*Passage*
________________________________________

New Amendments to Regulation A

On June 19, 2015, new amendments to Regulation A took effect which should increase capital raising options of some smaller businesses. Formerly, the Regulation A exemption was limited to $5 million. The new amendments provide an avenue for businesses to raise up to $50 million of capital. As a result of the new amendments, Regulation A is now divided into two tiers, “Tier 1” and “Tier 2.”

In Tier 1 offerings, companies can raise up to $20 million over a one year period, with not more than $6 million in offers by selling security-holders that are affiliates of the issuer. Under Tier 1, the offering must pass state securities regulation in any state where investors are located.

In Tier 2 offerings, companies can raise up to $50 million over a one year period, with not more than $15 million in offers by selling security-holders that are affiliates of the issuer. A Tier 2 offering has the significant advantage of being exempt from many state registration requirements.

________________________________________

*Record extracts*
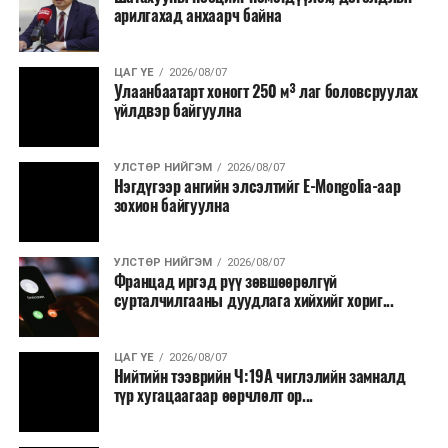
малчид системээр дамжуулан бүтээгдэхүүнээ
арилгахад анхаарч байна
эцсийн хэрэглэгчид борлуулах боломж бүрдэх юм.
Түүнчлэн түлш, улаанбуудай, хүнсний ногооны нөөц
ЦАГ ҮЕ
2026/08/07
Улаанбаатарт хоногт 250 м³ лаг боловсруулах
бүрдүүлэх зоорь, агуулах барих аж ахуйн нэгжүүдэд
үйлдвэр байгуулна
хөнгөлөлттэй зээл олгох, цахилгааны хөнгөлөлт
үзүүлэхийг салбарын сайд нарт үүрэг болголоо.
УЛСТӨР НИЙГЭМ
2026/08/07
Нэгдүгээр ангийн элсэлтийг E-Mongolia-аар
зохион байгуулна
УЛСТӨР НИЙГЭМ
2026/08/07
Францад иргэд рүү зөвшөөрөлгүй
сурталчилгааны дуудлага хийхийг хориг...
ЦАГ ҮЕ
2026/08/07
Нийтийн тээврийн Ч:19А чиглэлийн замналд
түр хугацаагаар өөрчлөлт ор...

________________________________________

*Problems to solve*
• a. According to the text on Regulation A, how much could the exemption raise before the new amendments?
• b. Write out the part of the Regulation A text from "In Tier 2 offerings, companies" up to and including "state registration requirements.".
This material has nothing to do with the text on Regulation A.

*Exercise solutions*
• a. $5 million.

• b.
In Tier 2 offerings, companies can raise up to $50 million over a one year period, with not more than $15 million in offers by selling security-holders that are affiliates of the issuer. A Tier 2 offering has the significant advantage of being exempt from many state registration requirements.